## Assignment
Reproduce the records below line for line, without changing a single character.

## Recorded data
▽

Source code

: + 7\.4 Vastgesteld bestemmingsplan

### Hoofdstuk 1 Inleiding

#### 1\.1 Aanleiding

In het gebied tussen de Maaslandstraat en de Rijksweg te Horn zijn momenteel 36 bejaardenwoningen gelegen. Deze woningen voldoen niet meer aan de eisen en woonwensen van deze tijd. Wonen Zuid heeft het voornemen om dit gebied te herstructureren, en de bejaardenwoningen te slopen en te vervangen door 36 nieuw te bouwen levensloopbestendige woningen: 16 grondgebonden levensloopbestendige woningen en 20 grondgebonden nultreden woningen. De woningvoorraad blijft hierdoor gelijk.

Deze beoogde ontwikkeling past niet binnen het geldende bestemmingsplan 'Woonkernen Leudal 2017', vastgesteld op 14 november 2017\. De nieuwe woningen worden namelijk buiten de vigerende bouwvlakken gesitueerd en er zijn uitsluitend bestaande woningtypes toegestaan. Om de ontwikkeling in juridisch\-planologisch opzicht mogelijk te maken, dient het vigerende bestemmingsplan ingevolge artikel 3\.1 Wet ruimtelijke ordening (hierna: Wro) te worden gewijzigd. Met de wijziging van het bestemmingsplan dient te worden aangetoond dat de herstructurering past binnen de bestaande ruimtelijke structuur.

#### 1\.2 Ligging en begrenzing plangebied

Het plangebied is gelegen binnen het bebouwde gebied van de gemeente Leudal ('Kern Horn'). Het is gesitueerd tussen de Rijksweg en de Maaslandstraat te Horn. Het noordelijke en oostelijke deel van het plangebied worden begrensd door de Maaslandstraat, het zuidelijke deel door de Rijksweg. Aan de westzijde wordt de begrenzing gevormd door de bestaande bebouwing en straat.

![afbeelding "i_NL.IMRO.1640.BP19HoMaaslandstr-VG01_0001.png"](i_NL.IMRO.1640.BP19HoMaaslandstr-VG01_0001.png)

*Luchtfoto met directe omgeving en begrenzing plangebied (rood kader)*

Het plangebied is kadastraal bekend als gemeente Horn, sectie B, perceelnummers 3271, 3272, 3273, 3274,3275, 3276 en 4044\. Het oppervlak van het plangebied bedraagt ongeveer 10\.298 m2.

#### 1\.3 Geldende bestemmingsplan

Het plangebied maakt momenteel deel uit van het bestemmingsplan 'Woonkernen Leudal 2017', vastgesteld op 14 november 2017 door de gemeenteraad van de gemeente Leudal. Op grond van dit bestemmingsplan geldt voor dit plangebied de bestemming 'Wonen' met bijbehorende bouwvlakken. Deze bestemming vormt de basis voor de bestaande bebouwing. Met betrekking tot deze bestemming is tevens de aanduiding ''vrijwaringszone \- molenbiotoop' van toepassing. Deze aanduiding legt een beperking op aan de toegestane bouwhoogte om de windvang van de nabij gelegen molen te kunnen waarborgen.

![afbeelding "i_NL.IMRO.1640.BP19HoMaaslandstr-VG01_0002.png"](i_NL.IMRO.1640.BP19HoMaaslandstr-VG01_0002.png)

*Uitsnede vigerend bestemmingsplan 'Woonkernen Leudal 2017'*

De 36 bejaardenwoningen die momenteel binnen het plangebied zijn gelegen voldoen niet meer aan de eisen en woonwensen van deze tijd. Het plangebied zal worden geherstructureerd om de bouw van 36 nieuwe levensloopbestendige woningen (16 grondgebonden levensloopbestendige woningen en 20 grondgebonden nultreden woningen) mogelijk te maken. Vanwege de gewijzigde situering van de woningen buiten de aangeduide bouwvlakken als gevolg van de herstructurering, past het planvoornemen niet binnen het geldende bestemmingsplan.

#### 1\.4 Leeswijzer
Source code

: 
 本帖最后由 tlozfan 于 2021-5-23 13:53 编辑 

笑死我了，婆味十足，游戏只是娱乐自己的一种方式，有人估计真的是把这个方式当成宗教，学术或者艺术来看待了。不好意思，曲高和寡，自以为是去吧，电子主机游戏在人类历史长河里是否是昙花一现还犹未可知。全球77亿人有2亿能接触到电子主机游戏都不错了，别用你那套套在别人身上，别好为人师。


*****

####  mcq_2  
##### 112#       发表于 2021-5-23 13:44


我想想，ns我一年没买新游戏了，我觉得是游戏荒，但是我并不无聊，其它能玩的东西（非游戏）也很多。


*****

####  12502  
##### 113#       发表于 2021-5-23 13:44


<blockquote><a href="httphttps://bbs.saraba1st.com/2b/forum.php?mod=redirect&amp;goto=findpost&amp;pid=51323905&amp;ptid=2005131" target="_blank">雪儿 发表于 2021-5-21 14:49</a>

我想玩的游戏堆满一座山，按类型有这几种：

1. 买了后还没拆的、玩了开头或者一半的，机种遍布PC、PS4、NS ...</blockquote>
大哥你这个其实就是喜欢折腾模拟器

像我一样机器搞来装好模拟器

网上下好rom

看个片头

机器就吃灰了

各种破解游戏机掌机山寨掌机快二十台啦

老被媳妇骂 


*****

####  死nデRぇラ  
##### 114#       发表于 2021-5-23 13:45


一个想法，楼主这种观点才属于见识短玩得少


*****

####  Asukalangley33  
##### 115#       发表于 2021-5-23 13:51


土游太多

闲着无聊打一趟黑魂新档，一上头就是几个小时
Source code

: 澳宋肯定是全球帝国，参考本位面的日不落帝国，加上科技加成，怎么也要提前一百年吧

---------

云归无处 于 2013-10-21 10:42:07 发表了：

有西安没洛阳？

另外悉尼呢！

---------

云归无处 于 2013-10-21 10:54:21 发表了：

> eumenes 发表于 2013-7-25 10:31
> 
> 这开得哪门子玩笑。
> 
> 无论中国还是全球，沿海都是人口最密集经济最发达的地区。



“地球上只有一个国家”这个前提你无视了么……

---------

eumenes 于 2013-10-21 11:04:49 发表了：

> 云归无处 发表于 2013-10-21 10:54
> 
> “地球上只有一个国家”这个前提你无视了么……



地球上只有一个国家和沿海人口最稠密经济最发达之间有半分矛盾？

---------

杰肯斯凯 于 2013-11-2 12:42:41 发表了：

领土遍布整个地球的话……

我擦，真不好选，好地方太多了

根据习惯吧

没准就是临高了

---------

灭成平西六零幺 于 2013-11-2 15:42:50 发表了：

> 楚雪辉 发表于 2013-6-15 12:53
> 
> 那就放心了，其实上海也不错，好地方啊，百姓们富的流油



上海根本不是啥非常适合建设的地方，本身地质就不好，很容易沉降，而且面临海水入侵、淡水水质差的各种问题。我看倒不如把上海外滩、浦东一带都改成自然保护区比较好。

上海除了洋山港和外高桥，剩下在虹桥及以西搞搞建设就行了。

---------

△

## Reply to the task
Source code

: + 7\.4 Vastgesteld bestemmingsplan

### Hoofdstuk 1 Inleiding

#### 1\.1 Aanleiding

In het gebied tussen de Maaslandstraat en de Rijksweg te Horn zijn momenteel 36 bejaardenwoningen gelegen. Deze woningen voldoen niet meer aan de eisen en woonwensen van deze tijd. Wonen Zuid heeft het voornemen om dit gebied te herstructureren, en de bejaardenwoningen te slopen en te vervangen door 36 nieuw te bouwen levensloopbestendige woningen: 16 grondgebonden levensloopbestendige woningen en 20 grondgebonden nultreden woningen. De woningvoorraad blijft hierdoor gelijk.

Deze beoogde ontwikkeling past niet binnen het geldende bestemmingsplan 'Woonkernen Leudal 2017', vastgesteld op 14 november 2017\. De nieuwe woningen worden namelijk buiten de vigerende bouwvlakken gesitueerd en er zijn uitsluitend bestaande woningtypes toegestaan. Om de ontwikkeling in juridisch\-planologisch opzicht mogelijk te maken, dient het vigerende bestemmingsplan ingevolge artikel 3\.1 Wet ruimtelijke ordening (hierna: Wro) te worden gewijzigd. Met de wijziging van het bestemmingsplan dient te worden aangetoond dat de herstructurering past binnen de bestaande ruimtelijke structuur.

#### 1\.2 Ligging en begrenzing plangebied

Het plangebied is gelegen binnen het bebouwde gebied van de gemeente Leudal ('Kern Horn'). Het is gesitueerd tussen de Rijksweg en de Maaslandstraat te Horn. Het noordelijke en oostelijke deel van het plangebied worden begrensd door de Maaslandstraat, het zuidelijke deel door de Rijksweg. Aan de westzijde wordt de begrenzing gevormd door de bestaande bebouwing en straat.

![afbeelding "i_NL.IMRO.1640.BP19HoMaaslandstr-VG01_0001.png"](i_NL.IMRO.1640.BP19HoMaaslandstr-VG01_0001.png)

*Luchtfoto met directe omgeving en begrenzing plangebied (rood kader)*

Het plangebied is kadastraal bekend als gemeente Horn, sectie B, perceelnummers 3271, 3272, 3273, 3274,3275, 3276 en 4044\. Het oppervlak van het plangebied bedraagt ongeveer 10\.298 m2.

#### 1\.3 Geldende bestemmingsplan

Het plangebied maakt momenteel deel uit van het bestemmingsplan 'Woonkernen Leudal 2017', vastgesteld op 14 november 2017 door de gemeenteraad van de gemeente Leudal. Op grond van dit bestemmingsplan geldt voor dit plangebied de bestemming 'Wonen' met bijbehorende bouwvlakken. Deze bestemming vormt de basis voor de bestaande bebouwing. Met betrekking tot deze bestemming is tevens de aanduiding ''vrijwaringszone \- molenbiotoop' van toepassing. Deze aanduiding legt een beperking op aan de toegestane bouwhoogte om de windvang van de nabij gelegen molen te kunnen waarborgen.

![afbeelding "i_NL.IMRO.1640.BP19HoMaaslandstr-VG01_0002.png"](i_NL.IMRO.1640.BP19HoMaaslandstr-VG01_0002.png)

*Uitsnede vigerend bestemmingsplan 'Woonkernen Leudal 2017'*

De 36 bejaardenwoningen die momenteel binnen het plangebied zijn gelegen voldoen niet meer aan de eisen en woonwensen van deze tijd. Het plangebied zal worden geherstructureerd om de bouw van 36 nieuwe levensloopbestendige woningen (16 grondgebonden levensloopbestendige woningen en 20 grondgebonden nultreden woningen) mogelijk te maken. Vanwege de gewijzigde situering van de woningen buiten de aangeduide bouwvlakken als gevolg van de herstructurering, past het planvoornemen niet binnen het geldende bestemmingsplan.

#### 1\.4 Leeswijzer
Source code

: 
 本帖最后由 tlozfan 于 2021-5-23 13:53 编辑 

笑死我了，婆味十足，游戏只是娱乐自己的一种方式，有人估计真的是把这个方式当成宗教，学术或者艺术来看待了。不好意思，曲高和寡，自以为是去吧，电子主机游戏在人类历史长河里是否是昙花一现还犹未可知。全球77亿人有2亿能接触到电子主机游戏都不错了，别用你那套套在别人身上，别好为人师。


*****

####  mcq_2  
##### 112#       发表于 2021-5-23 13:44


我想想，ns我一年没买新游戏了，我觉得是游戏荒，但是我并不无聊，其它能玩的东西（非游戏）也很多。


*****

####  12502  
##### 113#       发表于 2021-5-23 13:44


<blockquote><a href="httphttps://bbs.saraba1st.com/2b/forum.php?mod=redirect&amp;goto=findpost&amp;pid=51323905&amp;ptid=2005131" target="_blank">雪儿 发表于 2021-5-21 14:49</a>

我想玩的游戏堆满一座山，按类型有这几种：

1. 买了后还没拆的、玩了开头或者一半的，机种遍布PC、PS4、NS ...</blockquote>
大哥你这个其实就是喜欢折腾模拟器

像我一样机器搞来装好模拟器

网上下好rom

看个片头

机器就吃灰了

各种破解游戏机掌机山寨掌机快二十台啦

老被媳妇骂 


*****

####  死nデRぇラ  
##### 114#       发表于 2021-5-23 13:45


一个想法，楼主这种观点才属于见识短玩得少


*****

####  Asukalangley33  
##### 115#       发表于 2021-5-23 13:51


土游太多

闲着无聊打一趟黑魂新档，一上头就是几个小时
Source code

: 澳宋肯定是全球帝国，参考本位面的日不落帝国，加上科技加成，怎么也要提前一百年吧

---------

云归无处 于 2013-10-21 10:42:07 发表了：

有西安没洛阳？

另外悉尼呢！

---------

云归无处 于 2013-10-21 10:54:21 发表了：

> eumenes 发表于 2013-7-25 10:31
> 
> 这开得哪门子玩笑。
> 
> 无论中国还是全球，沿海都是人口最密集经济最发达的地区。



“地球上只有一个国家”这个前提你无视了么……

---------

eumenes 于 2013-10-21 11:04:49 发表了：

> 云归无处 发表于 2013-10-21 10:54
> 
> “地球上只有一个国家”这个前提你无视了么……



地球上只有一个国家和沿海人口最稠密经济最发达之间有半分矛盾？

---------

杰肯斯凯 于 2013-11-2 12:42:41 发表了：

领土遍布整个地球的话……

我擦，真不好选，好地方太多了

根据习惯吧

没准就是临高了

---------

灭成平西六零幺 于 2013-11-2 15:42:50 发表了：

> 楚雪辉 发表于 2013-6-15 12:53
> 
> 那就放心了，其实上海也不错，好地方啊，百姓们富的流油



上海根本不是啥非常适合建设的地方，本身地质就不好，很容易沉降，而且面临海水入侵、淡水水质差的各种问题。我看倒不如把上海外滩、浦东一带都改成自然保护区比较好。

上海除了洋山港和外高桥，剩下在虹桥及以西搞搞建设就行了。

---------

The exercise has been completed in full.